Sep 14, 2012

Soil Erosion in the Panama Canal

The Panama Canal is a well-traveled 48-mile-long waterway through which nearly 10,000 ships per year travel to pass between the Atlantic Ocean and Pacific Ocean. The canal was completed in 1914, and since then, there have been limitations to the sizes of ships that are able to traverse the canal. Only a class of ships called Panamax are built to specifications that are considered the current capacity of the Panama Canal. If ships are unable to utilize the canal, they must travel around the southern tip of South America, adding approximately 8,000 miles to their voyage.

A massive expansion project of the Panama Canal began in 2006 and is projected to continue through 2014. The plan to expand will require that substantial amounts of soil be excavated from the channel to widen and deepen the canal so that post-Panamax vessels can
pass through.

Environmental concerns surfaced because of the large amounts of soil being excavated during the expansion project.
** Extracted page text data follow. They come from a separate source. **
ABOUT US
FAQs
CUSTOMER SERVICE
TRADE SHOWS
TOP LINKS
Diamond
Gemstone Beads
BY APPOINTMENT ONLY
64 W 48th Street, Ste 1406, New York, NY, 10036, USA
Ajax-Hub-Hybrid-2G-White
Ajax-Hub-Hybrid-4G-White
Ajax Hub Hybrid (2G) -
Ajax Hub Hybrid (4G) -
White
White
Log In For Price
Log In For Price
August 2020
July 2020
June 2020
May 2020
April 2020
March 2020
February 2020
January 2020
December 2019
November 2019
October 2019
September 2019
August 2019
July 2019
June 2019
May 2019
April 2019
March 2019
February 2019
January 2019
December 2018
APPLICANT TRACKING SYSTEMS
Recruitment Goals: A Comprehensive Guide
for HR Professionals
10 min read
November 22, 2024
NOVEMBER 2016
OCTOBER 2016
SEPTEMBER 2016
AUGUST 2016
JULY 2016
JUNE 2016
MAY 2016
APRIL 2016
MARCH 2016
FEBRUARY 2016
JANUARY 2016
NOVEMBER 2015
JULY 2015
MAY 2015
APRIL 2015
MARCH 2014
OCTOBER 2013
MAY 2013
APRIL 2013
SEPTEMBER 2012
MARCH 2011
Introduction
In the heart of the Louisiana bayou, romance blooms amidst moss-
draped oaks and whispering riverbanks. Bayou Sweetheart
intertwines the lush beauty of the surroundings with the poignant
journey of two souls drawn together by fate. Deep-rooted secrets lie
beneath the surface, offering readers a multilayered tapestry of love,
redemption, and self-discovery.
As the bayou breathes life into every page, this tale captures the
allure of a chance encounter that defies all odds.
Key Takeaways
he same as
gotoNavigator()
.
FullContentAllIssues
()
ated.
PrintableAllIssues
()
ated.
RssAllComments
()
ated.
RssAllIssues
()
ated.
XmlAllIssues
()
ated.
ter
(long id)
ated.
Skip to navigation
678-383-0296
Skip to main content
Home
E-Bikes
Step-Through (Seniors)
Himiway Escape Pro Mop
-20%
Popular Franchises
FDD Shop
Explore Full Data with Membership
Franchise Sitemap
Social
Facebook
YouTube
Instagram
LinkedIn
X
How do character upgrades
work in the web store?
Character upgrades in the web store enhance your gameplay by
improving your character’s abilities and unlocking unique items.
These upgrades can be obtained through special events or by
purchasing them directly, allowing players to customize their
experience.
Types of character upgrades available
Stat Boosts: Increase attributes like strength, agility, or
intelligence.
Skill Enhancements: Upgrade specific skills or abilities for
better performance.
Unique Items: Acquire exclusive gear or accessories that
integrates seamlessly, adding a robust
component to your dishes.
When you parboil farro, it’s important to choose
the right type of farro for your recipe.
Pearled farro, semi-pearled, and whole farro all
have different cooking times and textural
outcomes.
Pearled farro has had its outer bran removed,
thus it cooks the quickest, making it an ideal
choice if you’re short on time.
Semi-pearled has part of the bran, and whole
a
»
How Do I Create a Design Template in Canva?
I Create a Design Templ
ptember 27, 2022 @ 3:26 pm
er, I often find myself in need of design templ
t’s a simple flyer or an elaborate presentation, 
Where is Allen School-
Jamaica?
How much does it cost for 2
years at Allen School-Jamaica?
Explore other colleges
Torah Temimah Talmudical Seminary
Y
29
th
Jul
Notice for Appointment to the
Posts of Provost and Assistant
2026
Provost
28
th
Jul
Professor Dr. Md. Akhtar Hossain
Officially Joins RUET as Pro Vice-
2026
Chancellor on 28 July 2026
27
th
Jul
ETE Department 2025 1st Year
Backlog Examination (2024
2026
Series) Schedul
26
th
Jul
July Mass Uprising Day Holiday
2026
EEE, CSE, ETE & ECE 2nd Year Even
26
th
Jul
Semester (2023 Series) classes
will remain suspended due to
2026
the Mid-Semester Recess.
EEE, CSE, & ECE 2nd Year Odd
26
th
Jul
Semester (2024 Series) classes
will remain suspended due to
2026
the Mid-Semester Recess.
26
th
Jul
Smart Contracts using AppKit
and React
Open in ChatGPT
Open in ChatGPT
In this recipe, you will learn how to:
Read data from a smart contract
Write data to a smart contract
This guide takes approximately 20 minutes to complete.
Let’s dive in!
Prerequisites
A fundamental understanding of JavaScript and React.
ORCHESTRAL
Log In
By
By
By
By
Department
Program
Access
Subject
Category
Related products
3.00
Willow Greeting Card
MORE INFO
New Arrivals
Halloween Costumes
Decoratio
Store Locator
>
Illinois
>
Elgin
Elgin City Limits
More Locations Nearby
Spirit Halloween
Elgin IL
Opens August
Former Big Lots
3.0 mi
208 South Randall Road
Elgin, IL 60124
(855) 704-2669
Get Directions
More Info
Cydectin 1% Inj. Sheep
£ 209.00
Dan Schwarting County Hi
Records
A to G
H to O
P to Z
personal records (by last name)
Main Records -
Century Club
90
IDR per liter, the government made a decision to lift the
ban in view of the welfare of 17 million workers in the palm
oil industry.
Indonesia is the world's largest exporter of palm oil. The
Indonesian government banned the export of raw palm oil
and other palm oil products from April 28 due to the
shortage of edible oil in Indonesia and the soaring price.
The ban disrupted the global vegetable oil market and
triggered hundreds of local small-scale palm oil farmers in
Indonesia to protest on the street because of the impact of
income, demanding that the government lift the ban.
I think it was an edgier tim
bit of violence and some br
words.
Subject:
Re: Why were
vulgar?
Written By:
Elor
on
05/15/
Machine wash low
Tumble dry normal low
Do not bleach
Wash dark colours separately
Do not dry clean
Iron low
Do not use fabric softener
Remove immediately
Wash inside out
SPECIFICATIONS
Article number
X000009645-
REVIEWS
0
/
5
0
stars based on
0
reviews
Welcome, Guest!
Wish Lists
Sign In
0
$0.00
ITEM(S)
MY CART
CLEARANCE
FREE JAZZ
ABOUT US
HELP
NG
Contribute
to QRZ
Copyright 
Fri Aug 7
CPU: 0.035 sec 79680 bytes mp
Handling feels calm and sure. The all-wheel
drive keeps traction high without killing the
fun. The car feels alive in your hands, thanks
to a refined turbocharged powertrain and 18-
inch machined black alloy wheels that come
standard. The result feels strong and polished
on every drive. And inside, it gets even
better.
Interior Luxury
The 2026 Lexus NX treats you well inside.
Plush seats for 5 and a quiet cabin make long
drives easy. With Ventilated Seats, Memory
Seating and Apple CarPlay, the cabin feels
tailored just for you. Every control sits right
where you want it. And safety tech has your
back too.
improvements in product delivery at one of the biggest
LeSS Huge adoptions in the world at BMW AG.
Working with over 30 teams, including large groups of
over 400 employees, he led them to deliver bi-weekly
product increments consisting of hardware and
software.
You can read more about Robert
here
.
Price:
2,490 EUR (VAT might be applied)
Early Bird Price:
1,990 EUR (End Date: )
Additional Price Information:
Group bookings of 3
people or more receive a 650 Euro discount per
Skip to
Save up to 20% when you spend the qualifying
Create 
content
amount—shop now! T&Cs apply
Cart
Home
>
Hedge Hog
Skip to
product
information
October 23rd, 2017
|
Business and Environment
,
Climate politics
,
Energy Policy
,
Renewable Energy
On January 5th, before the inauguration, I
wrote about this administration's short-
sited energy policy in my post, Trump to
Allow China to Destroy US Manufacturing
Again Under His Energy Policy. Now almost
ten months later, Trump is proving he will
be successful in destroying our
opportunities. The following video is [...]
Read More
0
One of the biggest concerns of the Panama Canal Authority (Authoridad del Canal de Panamá—ACP) is land erosion. Due to the lack of vegetation after excavation, the soil left behind is vulnerable to erosion. Panama has an annual average of 75 in. of precipitation. This high amount of rainfall prompted a necessary plan of attack against severe erosion before it occurred.

When accelerated erosion takes place, excessive amounts of eroded soil end up in the waterway. It is of vital importance to dredge the canal to remove the sediment that has run off into the canalway. This is an expensive process, and it inevitably interrupts the movement of ships. ACP launched an evaluation of various erosion control options to find the most effective resolution.

Hamilton Mfg. Inc. got wind of the project that was underway in Panama and set out to put its product to the test. NaturesOwn X9000 is a bonded fiber matrix hydro-mulch that is designed and manufactured to excel in erosion control in the toughest of climates and environmental conditions. In this particular case, X9000 was applied in the jungles of Panama during the rainy season to slopes of 3:1 to 2:1. The coverage was 4,000 lb per acre, and it was sprayed in a two-step process for the most effective coverage.  

The matrix had very little (less than two hours) drying time before it started to rain. During the weeks following the applications, several heavy rainfalls hit Panama. Despite the intense precipitation and short drying time, X9000 was able to hold the soil, seed and fertilizer in place to ensure successful germination. The righthand photo shows the area approximately five weeks after X9000 was applied.

ACP and a group of engineers from Worchester Polytechnic Institute prepared an evaluation of the various methods they implemented in response to the probable soil erosion of the canal. The evaluation stated: “Of the six sites, four sites had BMPs (silt fencing; hydroseeding; terracing; and hydroseeding with silt fencing), one had natural vegetation (control area) and one had clay soil. Relative soil height at each of the erosion bridges was monitored over 18 days and extrapolated to yearly loss rates.” Engineers found that “the sites with hydroseeding had a statistically lower soil loss rate than the site with silt fencing or the site with no BMP.”

The outcome of the Panama experiment was a successful erosion control project in some of the most extreme conditions.